Electronic design files:

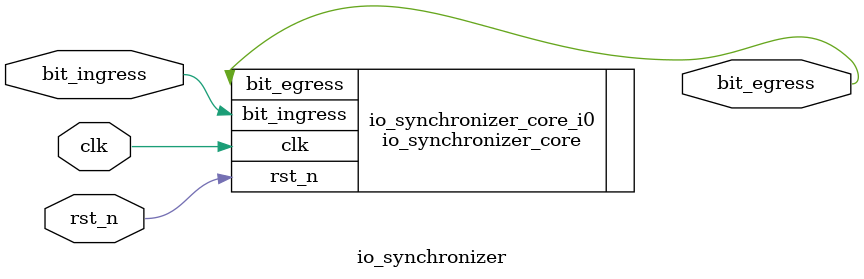
<source format=sv>

`default_nettype none


module io_synchronizer (
    input  wire  clk,
    input  wire  rst_n,
    input  wire  bit_ingress,
    output logic bit_egress
  );

  io_synchronizer_core io_synchronizer_core_i0(
    .clk         ( clk         ),
    .rst_n       ( rst_n       ),
    .bit_ingress ( bit_ingress ),
    .bit_egress  ( bit_egress  )
  );

endmodule

`default_nettype wire

</source>
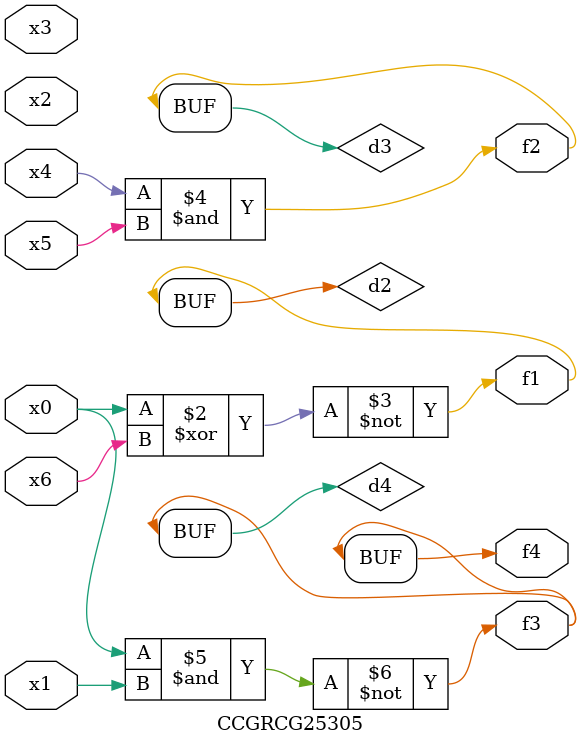
<source format=v>
module CCGRCG25305(
	input x0, x1, x2, x3, x4, x5, x6,
	output f1, f2, f3, f4
);

	wire d1, d2, d3, d4;

	nor (d1, x0);
	xnor (d2, x0, x6);
	and (d3, x4, x5);
	nand (d4, x0, x1);
	assign f1 = d2;
	assign f2 = d3;
	assign f3 = d4;
	assign f4 = d4;
endmodule

</source>
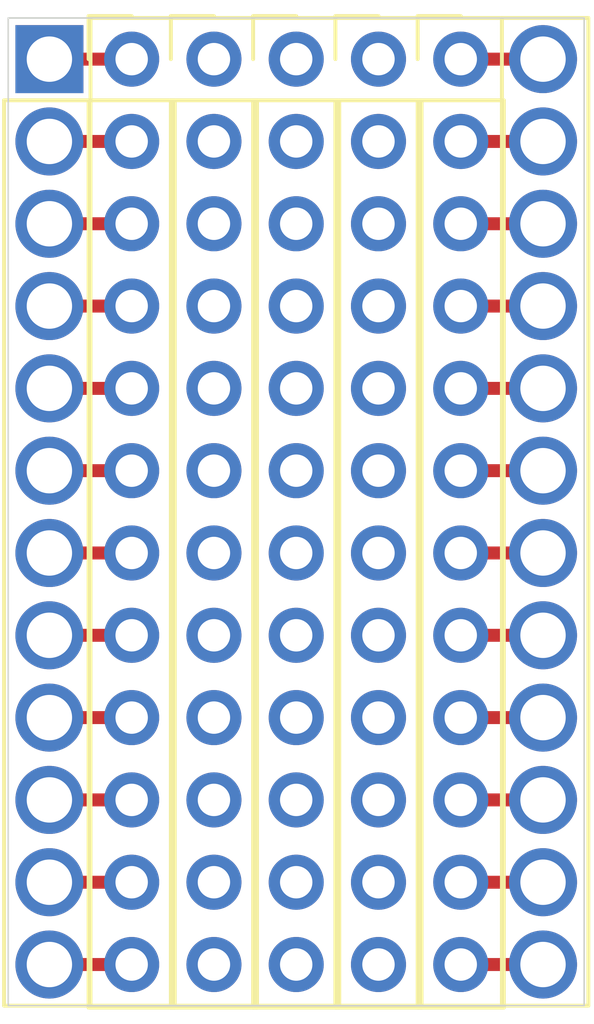
<source format=kicad_pcb>
(kicad_pcb
	(version 20240108)
	(generator "pcbnew")
	(generator_version "8.0")
	(general
		(thickness 0.8)
		(legacy_teardrops no)
	)
	(paper "A4")
	(title_block
		(title "DEV")
		(date "2021-04-29")
		(company "nerdyscout")
	)
	(layers
		(0 "F.Cu" mixed)
		(31 "B.Cu" mixed)
		(32 "B.Adhes" user "B.Adhesive")
		(33 "F.Adhes" user "F.Adhesive")
		(34 "B.Paste" user)
		(35 "F.Paste" user)
		(36 "B.SilkS" user "B.Silkscreen")
		(37 "F.SilkS" user "F.Silkscreen")
		(38 "B.Mask" user)
		(39 "F.Mask" user)
		(40 "Dwgs.User" user "User.Drawings")
		(41 "Cmts.User" user "User.Comments")
		(42 "Eco1.User" user "User.Eco1")
		(43 "Eco2.User" user "User.Eco2")
		(44 "Edge.Cuts" user)
		(45 "Margin" user)
		(46 "B.CrtYd" user "B.Courtyard")
		(47 "F.CrtYd" user "F.Courtyard")
		(48 "B.Fab" user)
		(49 "F.Fab" user)
	)
	(setup
		(pad_to_mask_clearance 0)
		(allow_soldermask_bridges_in_footprints no)
		(pcbplotparams
			(layerselection 0x00010fc_ffffffff)
			(plot_on_all_layers_selection 0x0000000_00000000)
			(disableapertmacros no)
			(usegerberextensions no)
			(usegerberattributes no)
			(usegerberadvancedattributes no)
			(creategerberjobfile no)
			(dashed_line_dash_ratio 12.000000)
			(dashed_line_gap_ratio 3.000000)
			(svgprecision 4)
			(plotframeref no)
			(viasonmask no)
			(mode 1)
			(useauxorigin no)
			(hpglpennumber 1)
			(hpglpenspeed 20)
			(hpglpendiameter 15.000000)
			(pdf_front_fp_property_popups yes)
			(pdf_back_fp_property_popups yes)
			(dxfpolygonmode yes)
			(dxfimperialunits yes)
			(dxfusepcbnewfont yes)
			(psnegative no)
			(psa4output no)
			(plotreference yes)
			(plotvalue yes)
			(plotfptext yes)
			(plotinvisibletext no)
			(sketchpadsonfab no)
			(subtractmaskfromsilk no)
			(outputformat 1)
			(mirror no)
			(drillshape 1)
			(scaleselection 1)
			(outputdirectory "")
		)
	)
	(net 0 "")
	(net 1 "+5V")
	(net 2 "GND")
	(net 3 "~{RST}")
	(net 4 "CS1")
	(net 5 "+3V3")
	(net 6 "D8")
	(net 7 "TCK")
	(net 8 "INT")
	(net 9 "TMS")
	(net 10 "BTN")
	(net 11 "TDO")
	(net 12 "PWM")
	(net 13 "TDI")
	(net 14 "STAT")
	(net 15 "SCK")
	(net 16 "SCL")
	(net 17 "CIPO")
	(net 18 "SDA")
	(net 19 "COPI")
	(net 20 "CS0")
	(net 21 "TXD")
	(net 22 "RXD")
	(footprint "lib:ProMicro" (layer "F.Cu") (at 126.365 90.17))
	(footprint "Connector_PinHeader_2.54mm:PinHeader_1x12_P2.54mm_Vertical" (layer "F.Cu") (at 139.065 90.17))
	(footprint "Connector_PinHeader_2.54mm:PinHeader_1x12_P2.54mm_Vertical" (layer "F.Cu") (at 128.905 90.17))
	(footprint "Connector_PinHeader_2.54mm:PinHeader_1x12_P2.54mm_Vertical" (layer "F.Cu") (at 131.445 90.17))
	(footprint "Connector_PinHeader_2.54mm:PinHeader_1x12_P2.54mm_Vertical" (layer "F.Cu") (at 136.525 90.17))
	(footprint "Connector_PinHeader_2.54mm:PinHeader_1x12_P2.54mm_Vertical" (layer "F.Cu") (at 133.985 90.17))
	(gr_line
		(start 125.095 119.38)
		(end 125.095 88.9)
		(stroke
			(width 0.05)
			(type solid)
		)
		(layer "Edge.Cuts")
		(uuid "00000000-0000-0000-0000-0000603fe196")
	)
	(gr_line
		(start 125.095 88.9)
		(end 142.875 88.9)
		(stroke
			(width 0.05)
			(type solid)
		)
		(layer "Edge.Cuts")
		(uuid "2bf07ba8-afe2-4125-8901-a2c39f0dec7b")
	)
	(gr_line
		(start 142.875 88.9)
		(end 142.875 119.38)
		(stroke
			(width 0.05)
			(type solid)
		)
		(layer "Edge.Cuts")
		(uuid "a9a4eec6-0e38-43c9-8e43-91816b155b49")
	)
	(gr_line
		(start 142.875 119.38)
		(end 125.095 119.38)
		(stroke
			(width 0.05)
			(type solid)
		)
		(layer "Edge.Cuts")
		(uuid "d415d645-6fb1-4124-84d2-27feba656d55")
	)
	(segment
		(start 141.605 90.17)
		(end 139.065 90.17)
		(width 0.4)
		(layer "F.Cu")
		(net 1)
		(uuid "45f38b21-26a6-4cb0-b6ad-a3be2129ea27")
	)
	(segment
		(start 126.365 95.25)
		(end 128.905 95.25)
		(width 0.4)
		(layer "F.Cu")
		(net 2)
		(uuid "a2d453fd-f643-4a51-b14f-23ec057b93a2")
	)
	(segment
		(start 139.065 92.71)
		(end 141.605 92.71)
		(width 0.4)
		(layer "F.Cu")
		(net 2)
		(uuid "be99a615-149b-4897-a866-7a5619bcb8d6")
	)
	(segment
		(start 128.905 97.79)
		(end 126.365 97.79)
		(width 0.4)
		(layer "F.Cu")
		(net 2)
		(uuid "f68c45a3-6486-4a1b-b80f-cd03e4616065")
	)
	(segment
		(start 139.065 95.25)
		(end 141.605 95.25)
		(width 0.4)
		(layer "F.Cu")
		(net 3)
		(uuid "ffeb2486-420e-4476-8a81-61fb54ce81c0")
	)
	(segment
		(start 126.365 118.11)
		(end 128.905 118.11)
		(width 0.4)
		(layer "F.Cu")
		(net 4)
		(uuid "0557e87c-e8b6-4c92-b0f4-bb82c51b4e15")
	)
	(segment
		(start 139.065 97.79)
		(end 141.605 97.79)
		(width 0.4)
		(layer "F.Cu")
		(net 5)
		(uuid "7650b7d3-9f28-4519-9a9b-9684ed921131")
	)
	(segment
		(start 128.905 115.57)
		(end 126.365 115.57)
		(width 0.4)
		(layer "F.Cu")
		(net 6)
		(uuid "520e4b9e-3aa8-45ca-86ed-4ae0ceb9178e")
	)
	(segment
		(start 141.605 100.33)
		(end 139.065 100.33)
		(width 0.4)
		(layer "F.Cu")
		(net 7)
		(uuid "7050a2eb-1dbb-466a-ab67-d4890b158233")
	)
	(segment
		(start 126.365 113.03)
		(end 128.905 113.03)
		(width 0.4)
		(layer "F.Cu")
		(net 8)
		(uuid "004231cf-0f7e-4bb9-a6bb-e9523cd55505")
	)
	(segment
		(start 139.065 102.87)
		(end 141.605 102.87)
		(width 0.4)
		(layer "F.Cu")
		(net 9)
		(uuid "064edd8e-0322-4df4-aa3e-330509a20a98")
	)
	(segment
		(start 128.905 110.49)
		(end 126.365 110.49)
		(width 0.4)
		(layer "F.Cu")
		(net 10)
		(uuid "287b5879-0964-429f-9f34-700d47d3b3e0")
	)
	(segment
		(start 139.065 105.41)
		(end 141.605 105.41)
		(width 0.4)
		(layer "F.Cu")
		(net 11)
		(uuid "d8b98d44-bba8-4048-92be-e92175bcd86c")
	)
	(segment
		(start 128.905 107.95)
		(end 126.365 107.95)
		(width 0.4)
		(layer "F.Cu")
		(net 12)
		(uuid "645e28e7-3b20-4226-811f-867a0fd3c7cf")
	)
	(segment
		(start 141.605 107.95)
		(end 139.065 107.95)
		(width 0.4)
		(layer "F.Cu")
		(net 13)
		(uuid "e78f2ff2-c25c-489b-8902-7a9ff40efc02")
	)
	(segment
		(start 126.365 105.41)
		(end 128.905 105.41)
		(width 0.4)
		(layer "F.Cu")
		(net 14)
		(uuid "caa7f0e8-9957-4f9f-9be4-cd33b0414514")
	)
	(segment
		(start 139.065 110.49)
		(end 141.605 110.49)
		(width 0.4)
		(layer "F.Cu")
		(net 15)
		(uuid "bed77b04-1526-4370-bc5b-15d948369d3d")
	)
	(segment
		(start 128.905 102.87)
		(end 126.365 102.87)
		(width 0.4)
		(layer "F.Cu")
		(net 16)
		(uuid "9d275f63-3057-4117-a34f-9a18b6720fe8")
	)
	(segment
		(start 141.605 113.03)
		(end 139.065 113.03)
		(width 0.4)
		(layer "F.Cu")
		(net 17)
		(uuid "919633ff-fecb-4ad0-b438-02f63c58ed8f")
	)
	(segment
		(start 126.365 100.33)
		(end 128.905 100.33)
		(width 0.4)
		(layer "F.Cu")
		(net 18)
		(uuid "673f1d37-f824-4662-ba7d-9d518f3001e8")
	)
	(segment
		(start 141.605 115.57)
		(end 139.065 115.57)
		(width 0.4)
		(layer "F.Cu")
		(net 19)
		(uuid "115c4c91-1bbc-4a5a-a3c3-2d59e2dfcddc")
	)
	(segment
		(start 139.065 118.11)
		(end 141.605 118.11)
		(width 0.4)
		(layer "F.Cu")
		(net 20)
		(uuid "40769dbf-dc11-44e5-9700-0b48199cfc14")
	)
	(segment
		(start 126.365 92.71)
		(end 128.905 92.71)
		(width 0.4)
		(layer "F.Cu")
		(net 21)
		(uuid "866343d8-b4c6-4135-b217-25ecd411cdf3")
	)
	(segment
		(start 128.905 90.17)
		(end 126.365 90.17)
		(width 0.4)
		(layer "F.Cu")
		(net 22)
		(uuid "330736f7-1f3d-4ade-8c94-518b22d2748e")
	)
)

</source>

== THE PROBLEM ==
Check each line of the records above, and copy those that hold the word "Courtyard".

== ANSWER TO THIS TASK ==
		(46 "B.CrtYd" user "B.Courtyard")
		(47 "F.CrtYd" user "F.Courtyard")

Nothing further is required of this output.